Paul praised the FBI and Department of Justice for their handling of the case.
"No one deserves to be violently assaulted," he said in a statement. "A felony conviction is appropriate and hopefully will deter the attacker from further violence."
On Nov. 3, Paul was mowing his yard while wearing headphones when Boucher claimed Paul stacked brush onto a pile near the victim's property, prosecutors said. Boucher, a physician like Paul, ran onto Paul's property and tackled him.
(Rene Boucher via Warren County Detention Center/Reuters)
Paul suffered multiple fractured ribs and subsequently contracted pneumonia, prosecutors said.

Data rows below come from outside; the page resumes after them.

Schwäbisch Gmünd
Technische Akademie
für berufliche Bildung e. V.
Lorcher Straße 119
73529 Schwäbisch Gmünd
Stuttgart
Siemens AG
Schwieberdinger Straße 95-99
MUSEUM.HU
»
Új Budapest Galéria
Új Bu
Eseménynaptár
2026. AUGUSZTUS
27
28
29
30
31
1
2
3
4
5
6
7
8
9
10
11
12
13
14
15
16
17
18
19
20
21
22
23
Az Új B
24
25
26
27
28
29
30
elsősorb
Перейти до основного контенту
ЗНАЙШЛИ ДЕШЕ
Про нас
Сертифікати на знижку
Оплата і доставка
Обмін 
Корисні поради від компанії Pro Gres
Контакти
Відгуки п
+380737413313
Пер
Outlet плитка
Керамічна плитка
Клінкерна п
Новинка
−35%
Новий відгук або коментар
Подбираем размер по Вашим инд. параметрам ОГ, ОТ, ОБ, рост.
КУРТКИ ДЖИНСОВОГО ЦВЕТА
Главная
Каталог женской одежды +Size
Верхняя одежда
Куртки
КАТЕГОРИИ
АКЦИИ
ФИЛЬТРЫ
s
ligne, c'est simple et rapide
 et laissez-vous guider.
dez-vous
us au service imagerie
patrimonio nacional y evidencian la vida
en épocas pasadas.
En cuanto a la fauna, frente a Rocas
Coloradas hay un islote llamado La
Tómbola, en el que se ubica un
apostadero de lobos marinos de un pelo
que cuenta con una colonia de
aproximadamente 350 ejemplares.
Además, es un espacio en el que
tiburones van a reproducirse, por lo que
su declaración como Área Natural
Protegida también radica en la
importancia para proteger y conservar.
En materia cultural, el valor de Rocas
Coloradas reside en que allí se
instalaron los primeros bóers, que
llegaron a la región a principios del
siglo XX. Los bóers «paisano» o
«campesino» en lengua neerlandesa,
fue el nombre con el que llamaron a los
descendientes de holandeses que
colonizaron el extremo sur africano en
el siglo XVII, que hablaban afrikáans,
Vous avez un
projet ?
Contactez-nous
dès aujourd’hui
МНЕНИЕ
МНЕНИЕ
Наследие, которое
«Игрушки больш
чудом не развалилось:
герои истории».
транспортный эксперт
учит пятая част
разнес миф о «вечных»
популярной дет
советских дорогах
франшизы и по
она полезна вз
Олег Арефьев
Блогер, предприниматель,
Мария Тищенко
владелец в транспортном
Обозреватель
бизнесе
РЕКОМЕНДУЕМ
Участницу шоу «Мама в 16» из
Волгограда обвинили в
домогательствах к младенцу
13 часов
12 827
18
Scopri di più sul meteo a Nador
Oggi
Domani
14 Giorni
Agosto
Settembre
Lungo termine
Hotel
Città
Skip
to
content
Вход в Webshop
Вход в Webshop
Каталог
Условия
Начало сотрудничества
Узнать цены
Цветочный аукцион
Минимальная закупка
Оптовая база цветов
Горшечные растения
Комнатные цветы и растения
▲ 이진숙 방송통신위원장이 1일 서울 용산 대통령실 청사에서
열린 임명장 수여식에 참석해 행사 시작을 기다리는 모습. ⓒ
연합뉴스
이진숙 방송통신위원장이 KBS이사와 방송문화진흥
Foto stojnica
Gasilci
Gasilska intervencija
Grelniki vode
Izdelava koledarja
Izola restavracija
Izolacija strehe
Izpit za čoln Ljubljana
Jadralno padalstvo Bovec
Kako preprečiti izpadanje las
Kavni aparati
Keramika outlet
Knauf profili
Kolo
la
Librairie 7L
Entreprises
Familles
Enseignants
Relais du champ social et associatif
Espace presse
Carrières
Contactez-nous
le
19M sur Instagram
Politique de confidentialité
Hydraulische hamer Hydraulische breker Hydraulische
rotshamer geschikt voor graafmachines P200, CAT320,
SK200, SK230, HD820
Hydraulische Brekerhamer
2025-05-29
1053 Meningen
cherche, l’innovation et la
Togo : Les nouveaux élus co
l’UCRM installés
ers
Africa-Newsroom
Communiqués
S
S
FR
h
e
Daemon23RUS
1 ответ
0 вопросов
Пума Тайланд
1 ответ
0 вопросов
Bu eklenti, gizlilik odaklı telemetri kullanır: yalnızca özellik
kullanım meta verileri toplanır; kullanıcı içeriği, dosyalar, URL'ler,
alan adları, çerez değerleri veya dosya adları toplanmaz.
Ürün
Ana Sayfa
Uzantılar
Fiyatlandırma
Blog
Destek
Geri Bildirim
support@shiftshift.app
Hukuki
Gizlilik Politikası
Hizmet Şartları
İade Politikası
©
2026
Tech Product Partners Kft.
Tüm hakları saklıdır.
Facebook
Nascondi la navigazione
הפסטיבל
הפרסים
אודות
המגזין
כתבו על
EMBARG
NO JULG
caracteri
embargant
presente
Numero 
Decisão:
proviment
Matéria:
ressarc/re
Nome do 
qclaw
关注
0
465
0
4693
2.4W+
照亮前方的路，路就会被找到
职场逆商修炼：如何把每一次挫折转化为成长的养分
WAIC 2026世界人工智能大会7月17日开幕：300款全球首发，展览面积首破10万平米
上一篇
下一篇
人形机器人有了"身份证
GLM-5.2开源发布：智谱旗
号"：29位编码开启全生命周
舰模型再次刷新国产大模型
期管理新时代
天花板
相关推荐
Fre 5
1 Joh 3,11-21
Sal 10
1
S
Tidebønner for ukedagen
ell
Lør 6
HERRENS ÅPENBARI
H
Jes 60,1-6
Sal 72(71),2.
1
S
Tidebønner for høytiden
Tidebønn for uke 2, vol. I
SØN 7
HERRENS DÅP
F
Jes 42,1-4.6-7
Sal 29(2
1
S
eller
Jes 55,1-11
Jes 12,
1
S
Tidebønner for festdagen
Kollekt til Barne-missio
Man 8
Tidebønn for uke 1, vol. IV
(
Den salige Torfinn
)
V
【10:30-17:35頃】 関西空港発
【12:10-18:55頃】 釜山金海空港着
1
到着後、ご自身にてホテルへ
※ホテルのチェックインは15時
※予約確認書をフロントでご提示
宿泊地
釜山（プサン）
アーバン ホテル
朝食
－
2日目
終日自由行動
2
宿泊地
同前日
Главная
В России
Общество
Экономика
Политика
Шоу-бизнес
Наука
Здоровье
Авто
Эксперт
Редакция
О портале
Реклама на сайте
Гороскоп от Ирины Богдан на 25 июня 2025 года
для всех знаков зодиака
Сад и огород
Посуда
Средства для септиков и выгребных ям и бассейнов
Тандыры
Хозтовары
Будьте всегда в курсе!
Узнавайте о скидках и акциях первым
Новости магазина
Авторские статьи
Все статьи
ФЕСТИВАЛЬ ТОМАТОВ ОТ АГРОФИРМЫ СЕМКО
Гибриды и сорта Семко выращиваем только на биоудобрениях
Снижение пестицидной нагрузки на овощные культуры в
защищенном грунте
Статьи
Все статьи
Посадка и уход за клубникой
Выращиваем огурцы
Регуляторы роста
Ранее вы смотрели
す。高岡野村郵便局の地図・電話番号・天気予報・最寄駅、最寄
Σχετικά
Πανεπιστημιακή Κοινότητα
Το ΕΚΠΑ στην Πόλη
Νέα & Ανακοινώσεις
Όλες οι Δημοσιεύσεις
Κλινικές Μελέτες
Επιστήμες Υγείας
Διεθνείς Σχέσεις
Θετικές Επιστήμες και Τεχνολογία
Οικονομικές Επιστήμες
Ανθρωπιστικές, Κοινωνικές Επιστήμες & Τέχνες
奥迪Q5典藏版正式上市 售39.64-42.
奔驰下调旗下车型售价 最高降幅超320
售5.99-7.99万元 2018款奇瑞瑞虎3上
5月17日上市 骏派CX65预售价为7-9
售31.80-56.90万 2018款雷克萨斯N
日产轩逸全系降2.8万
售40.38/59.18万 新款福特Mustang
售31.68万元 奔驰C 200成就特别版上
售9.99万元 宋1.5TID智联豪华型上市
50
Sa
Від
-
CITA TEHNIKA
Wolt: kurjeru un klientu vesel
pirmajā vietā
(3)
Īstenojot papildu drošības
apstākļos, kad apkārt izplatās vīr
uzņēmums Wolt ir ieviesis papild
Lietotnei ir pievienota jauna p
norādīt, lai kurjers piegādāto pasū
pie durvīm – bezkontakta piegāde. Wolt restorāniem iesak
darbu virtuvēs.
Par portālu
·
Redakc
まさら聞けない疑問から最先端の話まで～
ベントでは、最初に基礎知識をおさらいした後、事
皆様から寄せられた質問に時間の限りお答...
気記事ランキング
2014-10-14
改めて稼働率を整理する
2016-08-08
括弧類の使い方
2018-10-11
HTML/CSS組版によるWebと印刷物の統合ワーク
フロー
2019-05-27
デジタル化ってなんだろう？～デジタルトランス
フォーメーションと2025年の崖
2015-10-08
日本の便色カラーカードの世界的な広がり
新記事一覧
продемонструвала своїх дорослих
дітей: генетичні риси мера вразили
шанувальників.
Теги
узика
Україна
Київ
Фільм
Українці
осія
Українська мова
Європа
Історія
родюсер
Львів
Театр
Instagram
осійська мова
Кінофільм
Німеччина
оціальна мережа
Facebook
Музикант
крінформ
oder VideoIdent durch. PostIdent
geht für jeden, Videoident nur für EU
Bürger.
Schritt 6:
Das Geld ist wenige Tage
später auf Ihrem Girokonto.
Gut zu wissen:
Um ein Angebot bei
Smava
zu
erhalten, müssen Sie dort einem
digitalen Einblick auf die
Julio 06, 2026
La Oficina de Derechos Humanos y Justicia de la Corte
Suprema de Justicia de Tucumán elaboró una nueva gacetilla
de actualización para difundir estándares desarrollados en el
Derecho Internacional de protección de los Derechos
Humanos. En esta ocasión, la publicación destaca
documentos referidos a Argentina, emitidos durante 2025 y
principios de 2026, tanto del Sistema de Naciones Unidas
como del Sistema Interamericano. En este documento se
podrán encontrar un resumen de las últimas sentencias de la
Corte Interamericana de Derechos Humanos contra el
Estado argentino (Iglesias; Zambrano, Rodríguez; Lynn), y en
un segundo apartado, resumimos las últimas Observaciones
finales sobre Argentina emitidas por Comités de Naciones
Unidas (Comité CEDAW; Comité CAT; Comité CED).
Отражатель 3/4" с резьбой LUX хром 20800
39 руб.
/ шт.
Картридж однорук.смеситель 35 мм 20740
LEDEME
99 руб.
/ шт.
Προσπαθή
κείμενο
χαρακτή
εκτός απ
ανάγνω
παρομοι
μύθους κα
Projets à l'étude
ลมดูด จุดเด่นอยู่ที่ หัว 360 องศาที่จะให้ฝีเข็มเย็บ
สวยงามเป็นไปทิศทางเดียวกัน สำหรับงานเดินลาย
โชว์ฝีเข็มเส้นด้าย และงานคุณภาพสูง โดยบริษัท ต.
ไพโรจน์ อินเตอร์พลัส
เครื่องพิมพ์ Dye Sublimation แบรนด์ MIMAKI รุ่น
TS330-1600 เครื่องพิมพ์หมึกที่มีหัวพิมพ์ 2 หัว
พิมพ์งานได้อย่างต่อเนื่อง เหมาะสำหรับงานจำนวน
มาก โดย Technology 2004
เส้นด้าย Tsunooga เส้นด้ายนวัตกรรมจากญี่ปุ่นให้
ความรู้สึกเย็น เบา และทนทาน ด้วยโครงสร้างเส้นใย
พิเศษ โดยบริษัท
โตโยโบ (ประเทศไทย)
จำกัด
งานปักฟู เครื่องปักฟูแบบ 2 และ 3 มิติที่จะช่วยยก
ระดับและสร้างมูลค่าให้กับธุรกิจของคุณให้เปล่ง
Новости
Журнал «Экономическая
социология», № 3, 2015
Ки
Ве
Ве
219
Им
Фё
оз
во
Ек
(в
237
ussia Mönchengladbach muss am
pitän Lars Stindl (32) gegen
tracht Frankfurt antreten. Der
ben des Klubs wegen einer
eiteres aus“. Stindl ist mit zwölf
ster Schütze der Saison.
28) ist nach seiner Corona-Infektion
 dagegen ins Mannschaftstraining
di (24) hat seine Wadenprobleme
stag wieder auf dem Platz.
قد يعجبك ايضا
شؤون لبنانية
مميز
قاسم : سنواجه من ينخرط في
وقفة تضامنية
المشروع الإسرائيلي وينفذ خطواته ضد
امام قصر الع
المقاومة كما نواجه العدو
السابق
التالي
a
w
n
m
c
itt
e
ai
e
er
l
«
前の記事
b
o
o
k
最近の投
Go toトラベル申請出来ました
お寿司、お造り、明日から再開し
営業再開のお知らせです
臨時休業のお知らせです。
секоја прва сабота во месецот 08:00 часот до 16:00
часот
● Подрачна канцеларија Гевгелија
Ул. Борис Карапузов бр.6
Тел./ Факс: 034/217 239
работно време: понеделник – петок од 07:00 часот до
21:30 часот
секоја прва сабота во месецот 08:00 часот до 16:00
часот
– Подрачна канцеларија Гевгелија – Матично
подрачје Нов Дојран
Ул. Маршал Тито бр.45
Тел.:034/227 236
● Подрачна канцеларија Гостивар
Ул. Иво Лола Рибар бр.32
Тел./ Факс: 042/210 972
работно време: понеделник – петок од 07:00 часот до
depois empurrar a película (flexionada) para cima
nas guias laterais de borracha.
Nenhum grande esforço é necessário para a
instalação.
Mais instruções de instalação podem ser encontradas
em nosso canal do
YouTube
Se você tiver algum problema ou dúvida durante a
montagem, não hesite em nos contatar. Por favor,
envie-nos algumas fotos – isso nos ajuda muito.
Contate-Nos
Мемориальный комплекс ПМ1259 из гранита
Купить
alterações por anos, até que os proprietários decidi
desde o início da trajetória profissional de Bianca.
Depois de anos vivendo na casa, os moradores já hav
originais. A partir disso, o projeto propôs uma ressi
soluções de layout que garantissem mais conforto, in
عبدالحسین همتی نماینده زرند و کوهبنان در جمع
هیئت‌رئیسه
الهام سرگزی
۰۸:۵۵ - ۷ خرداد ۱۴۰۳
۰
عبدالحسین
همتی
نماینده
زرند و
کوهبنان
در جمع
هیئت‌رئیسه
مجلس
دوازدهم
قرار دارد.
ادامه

On three occasions before the attack, Boucher had cleaned up yard debris placed on the line between the two men's properties, Baker said in a telephone interview. On Nov. 3, it appeared to Boucher that a fresh pile of yard debris was being reconstructed "and Dr. Boucher lost his temper momentarily," Baker said.
Boucher, who pleaded guilty in March, admitted assaulting the Republican senator, but denied it was politically motivated, prosecutors said.
Local charges were dismissed in lieu of the federal felony charge, said Tim Horty, spokesman for the U.S. Attorney's Office for the Southern District of Indiana.
The Indiana office prosecuted the case following the recusal of the U.S. Attorney's Office for the Western District of Kentucky, where the crime occurred. U.S. District Judge Marianne Battani from the Eastern District of Michigan sentenced Boucher in federal court in Kentucky.